WHAT DOES A PLATYPUS LOOK LIKE? GENERATING CUSTOMIZED PROMPTS FOR ZERO-SHOT IMAGE CLASSIFICATION

Abstract

Open vocabulary models are a promising new paradigm for image classification. Unlike traditional classification models, open vocabulary models classify among any arbitrary set of categories specified with natural language during inference. This natural language, called "prompts", typically consists of a set of hand-written templates (e.g., "a photo of a {}") which are completed with each of the category names. This work introduces a simple method to generate higher accuracy prompts, without relying on any explicit knowledge of the task domain and with far fewer hand-constructed sentences. To achieve this, we combine open vocabulary models with large language models (LLMs) to create Customized Prompts via Language models (CuPL, pronounced "couple").
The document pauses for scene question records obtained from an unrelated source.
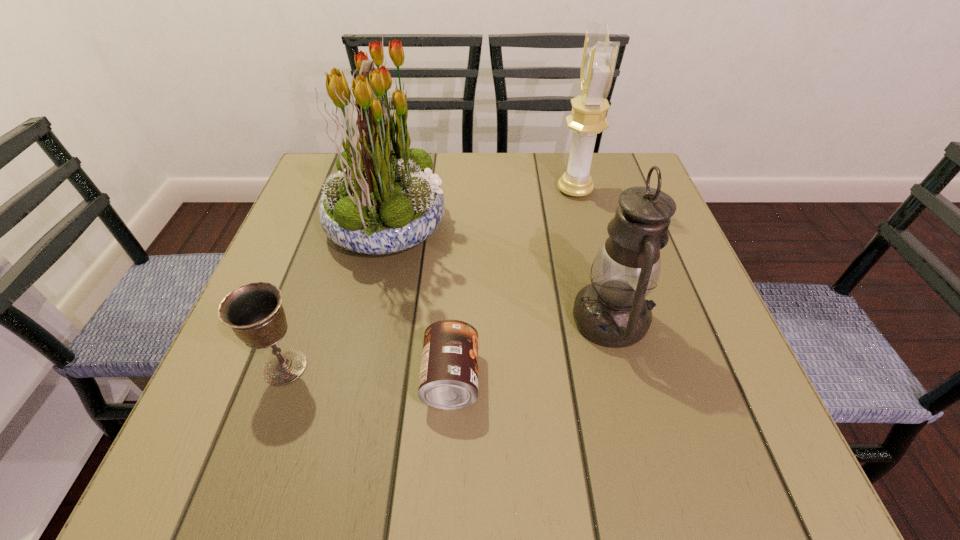
The image size is (960, 540). I want to click on flower arrangement, so click(384, 199).

The image size is (960, 540). Find the location of `award`. award is located at coordinates (588, 117).

At what (x,y) coordinates should I click in order to perform the action: click on oil lamp. Please return your answer as a coordinate pair (x, y). Looking at the image, I should click on (612, 311).

I want to click on chalice, so click(x=254, y=312).

The height and width of the screenshot is (540, 960). I want to click on the shortest object, so click(448, 380).

Find the location of a particular element. vacant space situated on the front-facing side of the flower arrangement is located at coordinates (567, 225).

You are a GUI agent. You are given a task and a screenshot of the screen. Output one action in this format:
    pyautogui.click(x=<x>, y=<y>)
    Task: Click on the free space located on the front-facing side of the award
    
    Given the screenshot: What is the action you would take?
    pyautogui.click(x=426, y=190)

You are a GUI agent. You are given a task and a screenshot of the screen. Output one action in this format:
    pyautogui.click(x=<x>, y=<y>)
    Task: Click on the free space located 0.240m on the front-facing side of the award
    
    Given the screenshot: What is the action you would take?
    click(x=459, y=190)

I want to click on vacant area situated 0.300m on the front-facing side of the award, so click(x=435, y=190).

At what (x,y) coordinates should I click in order to perform the action: click on vacant space located on the left of the oil lamp. Please return your answer as a coordinate pair (x, y). The image size is (960, 540). Looking at the image, I should click on (494, 320).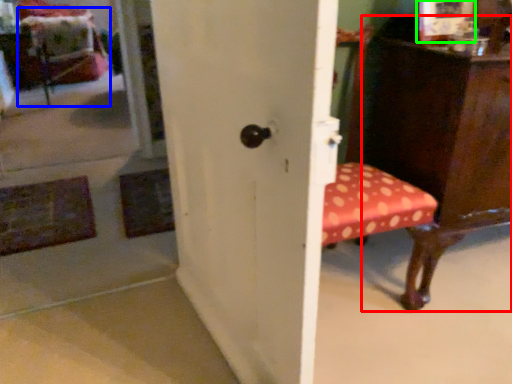
Question: Estimate the real-world distances between objects in this image. Which object is closer to furniture (highlighted by a red box), swivel chair (highlighted by a blue box) or picture frame (highlighted by a green box)?

Choices:
 (A) swivel chair
 (B) picture frame

Answer: (B)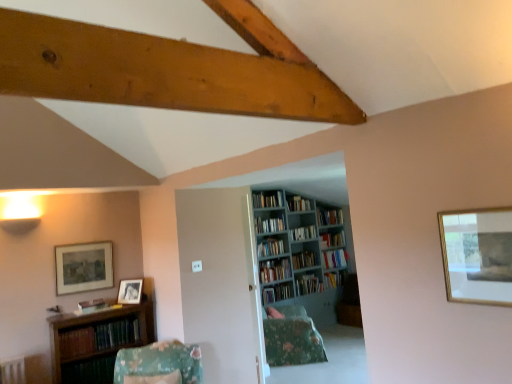
Question: Considering the positions of hardcover book at center, positioned as the first book in back-to-front order, and matte wooden picture frame at left, which is the 2th picture frame in top-to-bottom order, in the image, is hardcover book at center, positioned as the first book in back-to-front order, taller or shorter than matte wooden picture frame at left, which is the 2th picture frame in top-to-bottom order,?

Choices:
 (A) tall
 (B) short

Answer: (B)

Question: Looking at their shapes, would you say hardcover book at center, positioned as the ninth book in front-to-back order, is wider or thinner than matte wooden picture frame at left, which appears as the second picture frame when viewed from the back?

Choices:
 (A) wide
 (B) thin

Answer: (A)

Question: Which object is positioned closest to the green painted wood bookcase at center?

Choices:
 (A) hardcover book at center, which is the 3th book in back-to-front order
 (B) wooden bookshelf at lower left
 (C) matte wooden picture frame at left, the 3th picture frame viewed from the right
 (D) hardcover book at center, positioned as the first book in back-to-front order
 (E) hardcover book at center, positioned as the 7th book in back-to-front order

Answer: (E)

Question: Estimate the real-world distances between objects in this image. Which object is farther from the hardcover books at center, which is counted as the 5th book, starting from the back?

Choices:
 (A) hardcover book at center, the 7th book when ordered from front to back
 (B) wooden bookshelf at lower left
 (C) hardcover book at center, positioned as the first book in back-to-front order
 (D) hardcover book at lower left, the 1th book positioned from the front
 (E) hardcover books at lower left, which is the eighth book in back-to-front order

Answer: (D)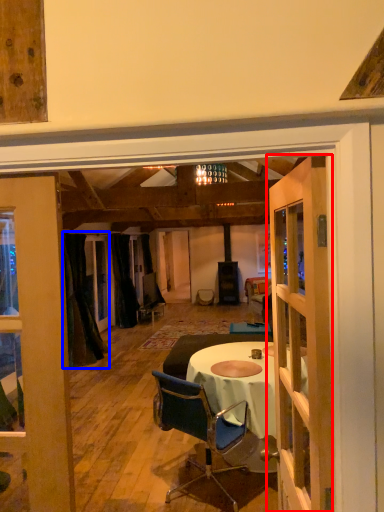
Question: Among these objects, which one is nearest to the camera, door (highlighted by a red box) or curtain (highlighted by a blue box)?

Choices:
 (A) door
 (B) curtain

Answer: (A)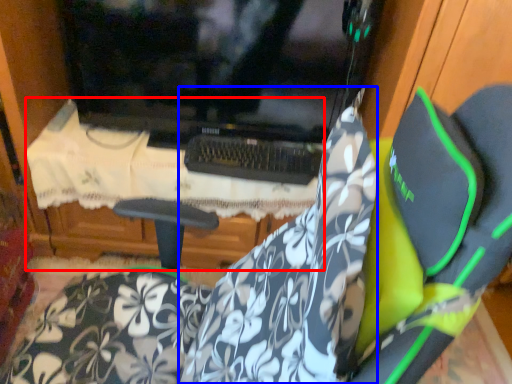
Question: Among these objects, which one is farthest to the camera, table (highlighted by a red box) or fabric (highlighted by a blue box)?

Choices:
 (A) table
 (B) fabric

Answer: (A)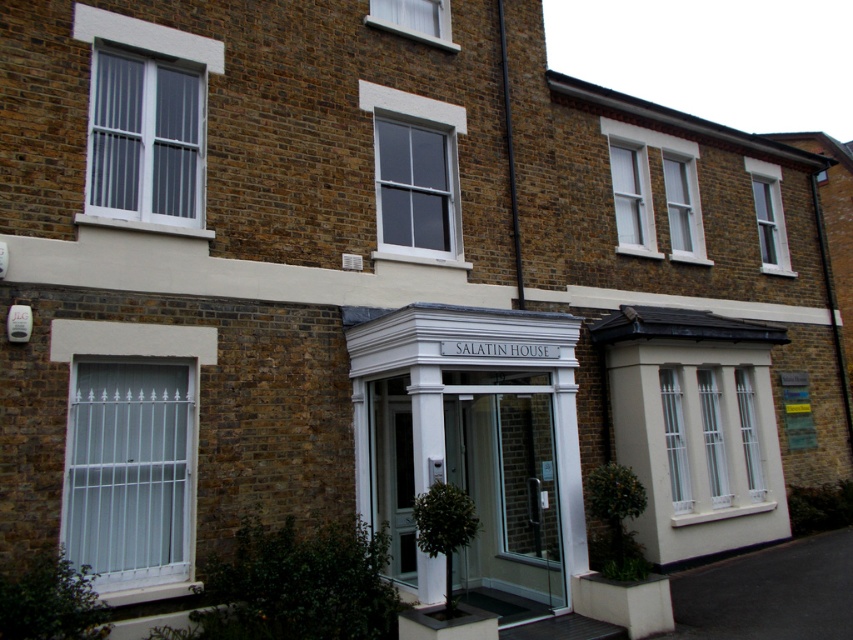
You are standing in front of the Salatin House and want to enter through the transparent glass door at center. Which side of the white glossy pillar at center should you walk around to reach the door?

The transparent glass door at center is to the right of the white glossy pillar at center, so you should walk around the right side of the white glossy pillar at center to reach the door.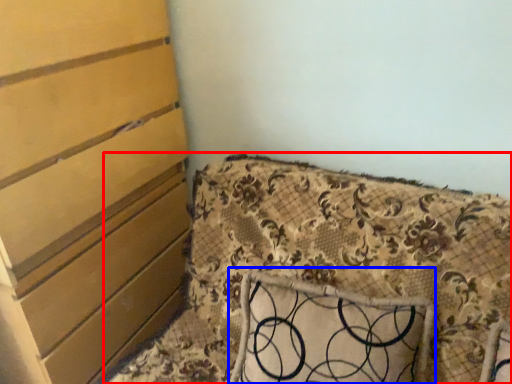
Question: Which point is further to the camera, furniture (highlighted by a red box) or pillow (highlighted by a blue box)?

Choices:
 (A) furniture
 (B) pillow

Answer: (B)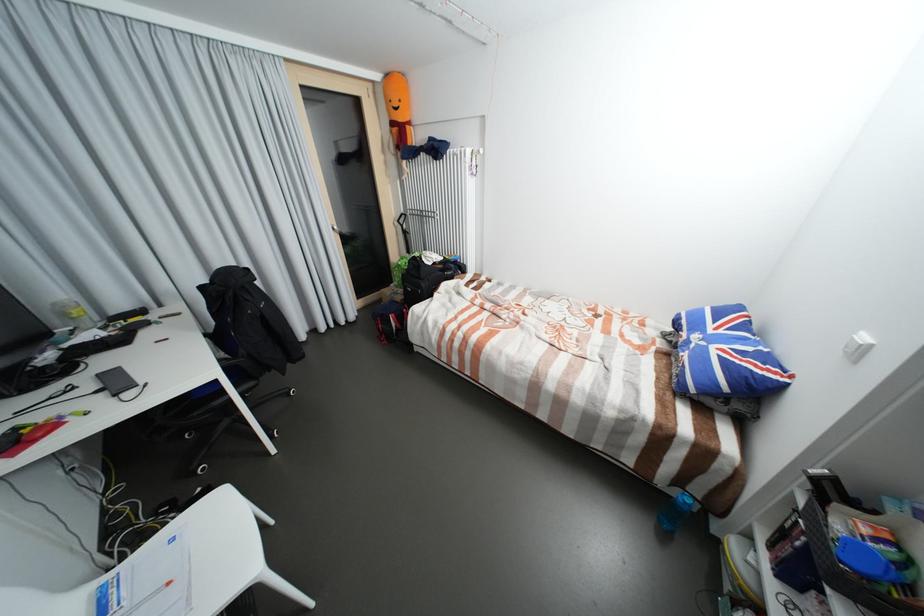
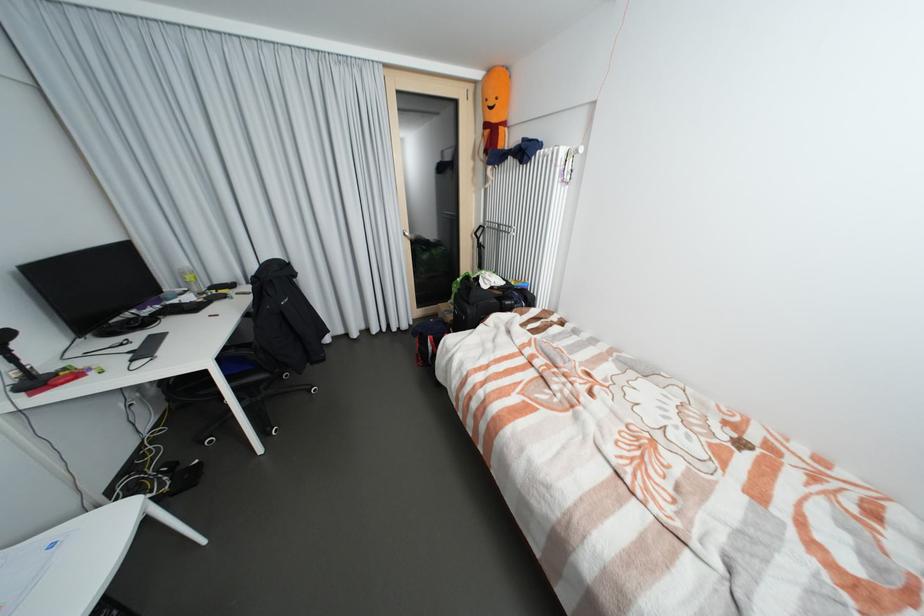
In the second image, find the point that corresponds to [399,124] in the first image.

(492, 126)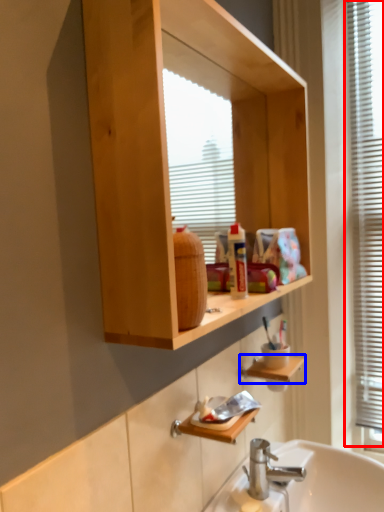
Question: Which point is closer to the camera, window frame (highlighted by a red box) or cabinet (highlighted by a blue box)?

Choices:
 (A) window frame
 (B) cabinet

Answer: (B)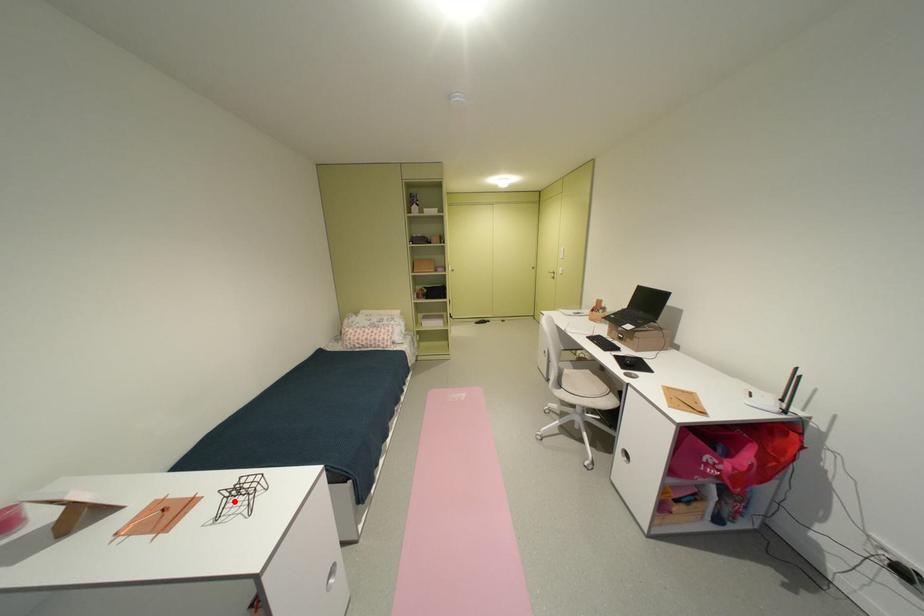
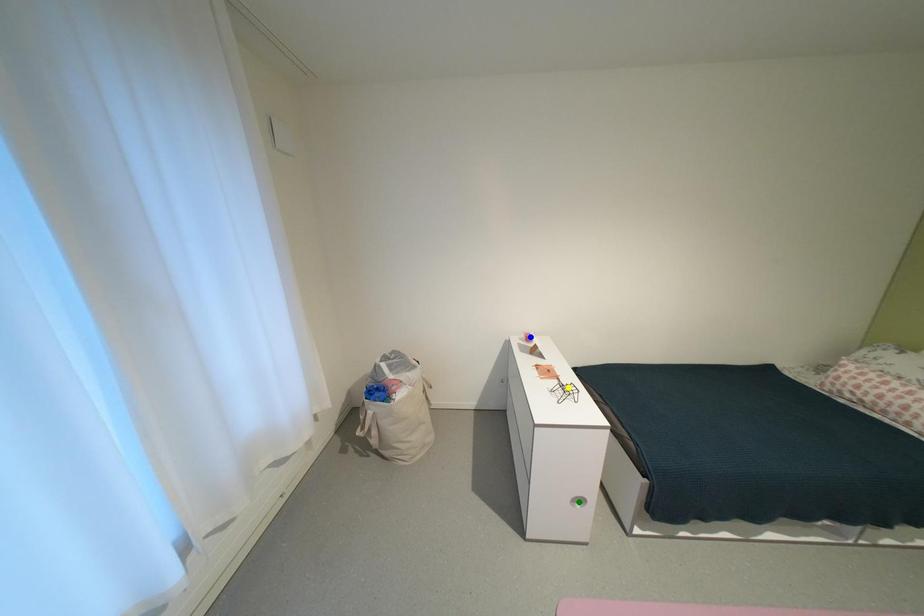
Question: I am providing you with two images of the same scene from different viewpoints. A red point is marked on the first image. You are given multiple points on the second image. Which spot in image 2 lines up with the point in image 1?

Choices:
 (A) green point
 (B) yellow point
 (C) blue point

Answer: (B)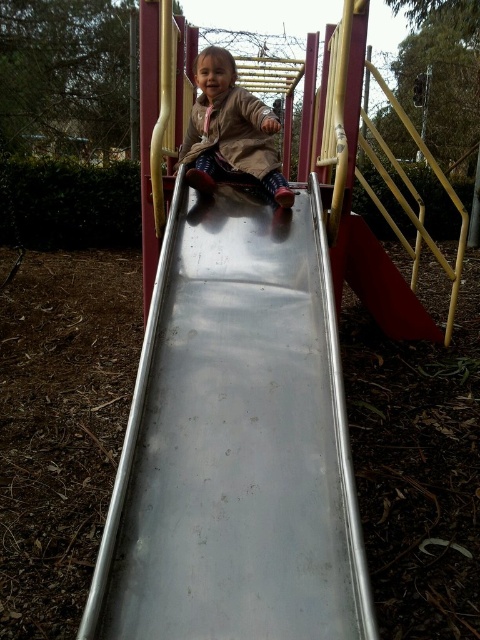
Who is taller, metallic smooth slide at center or matte brown coat at center?

metallic smooth slide at center

Who is more forward, (228,545) or (223,124)?

Point (228,545) is in front.

You are a GUI agent. You are given a task and a screenshot of the screen. Output one action in this format:
    pyautogui.click(x=<x>, y=<y>)
    Task: Click on the metallic smooth slide at center
    This screenshot has height=640, width=480.
    Given the screenshot: What is the action you would take?
    pyautogui.click(x=235, y=444)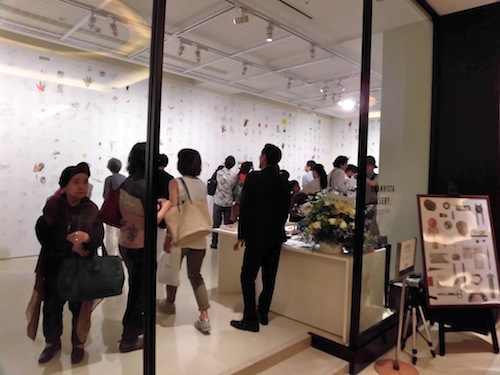
Locate an element on the screen. The height and width of the screenshot is (375, 500). white desk is located at coordinates [332, 287].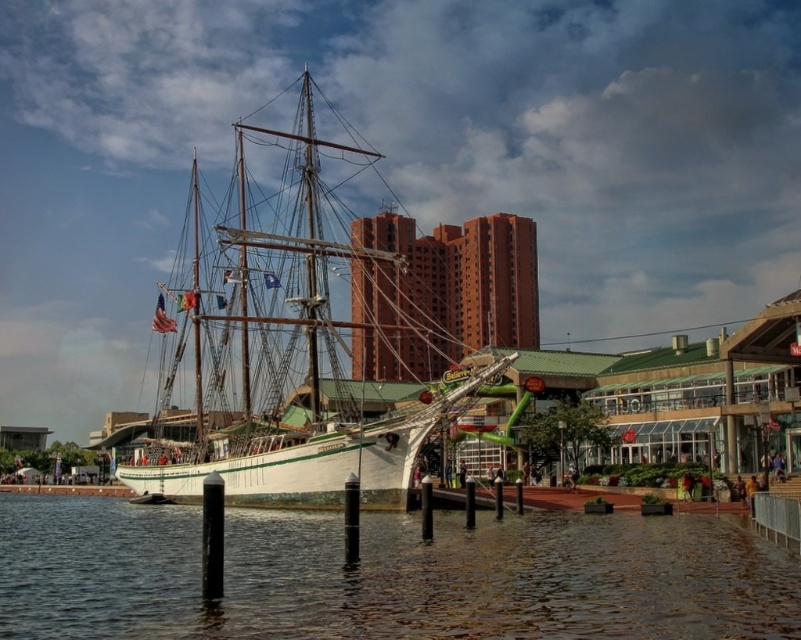
Question: Among these objects, which one is farthest from the camera?

Choices:
 (A) clear water at lower left
 (B) white matte ship at center

Answer: (B)

Question: Is clear water at lower left thinner than white matte ship at center?

Choices:
 (A) no
 (B) yes

Answer: (B)

Question: Can you confirm if clear water at lower left is smaller than white matte ship at center?

Choices:
 (A) no
 (B) yes

Answer: (B)

Question: Is the position of clear water at lower left less distant than that of white matte ship at center?

Choices:
 (A) yes
 (B) no

Answer: (A)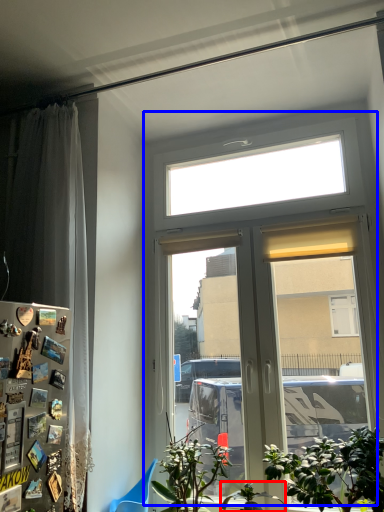
Question: Which point is closer to the camera, houseplant (highlighted by a red box) or window (highlighted by a blue box)?

Choices:
 (A) houseplant
 (B) window

Answer: (A)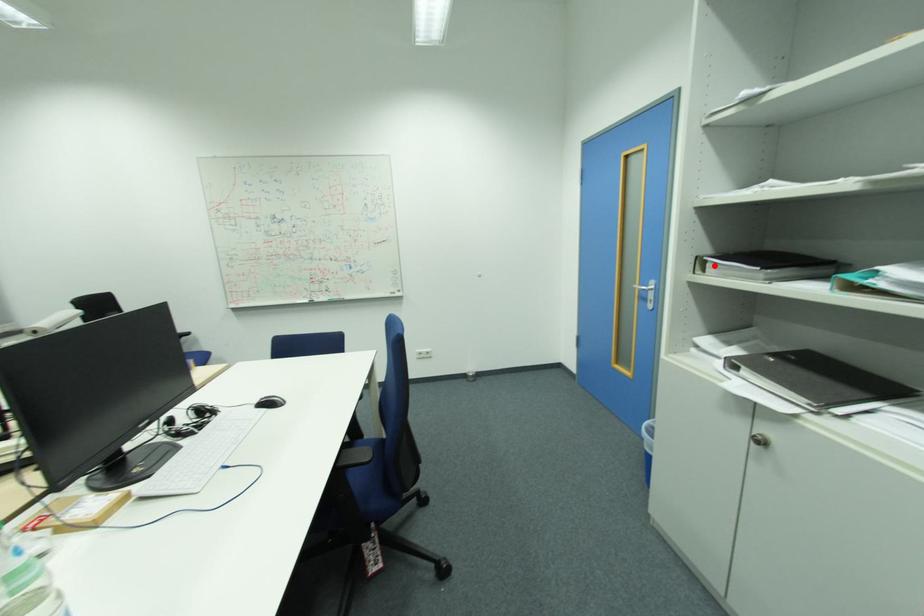
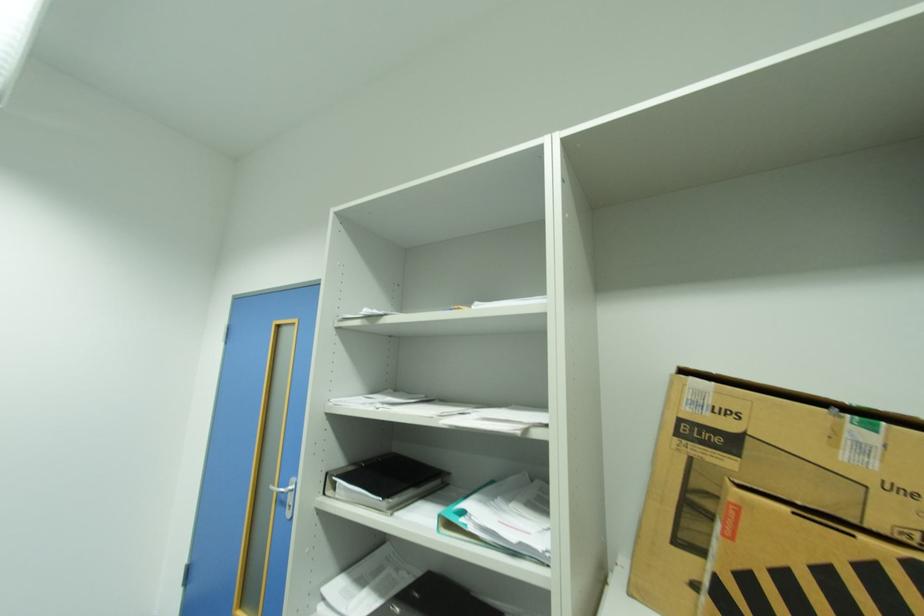
Locate, in the second image, the point that corresponds to the highlighted location in the first image.

(344, 485)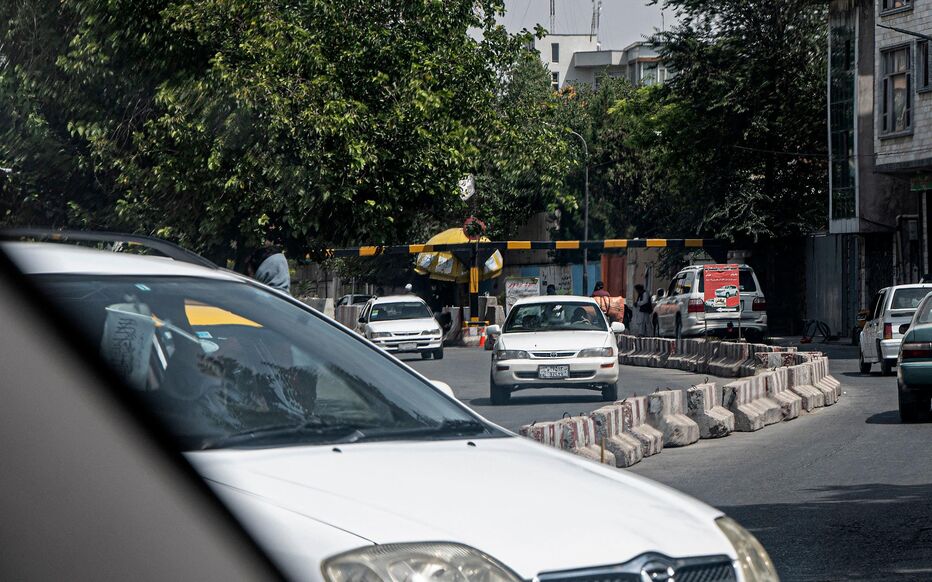
Find the location of a particular element. The image size is (932, 582). windows is located at coordinates (559, 53), (554, 80), (599, 78), (660, 76), (901, 92), (924, 74), (893, 3).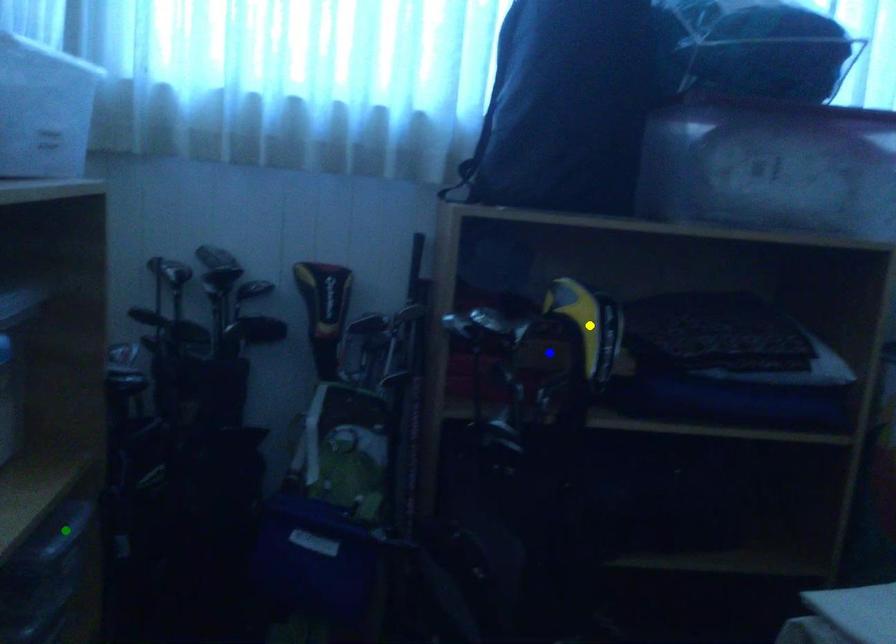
In particular, we leverage the knowledge contained in LLMs in order to generate many descriptive sentences that are customized for each object category. We find that this straightforward and general approach improves accuracy on a range of zero-shot image classification benchmarks, including over one percentage point gain on ImageNet. Finally, this simple baseline requires no additional training and remains completely zero-shot.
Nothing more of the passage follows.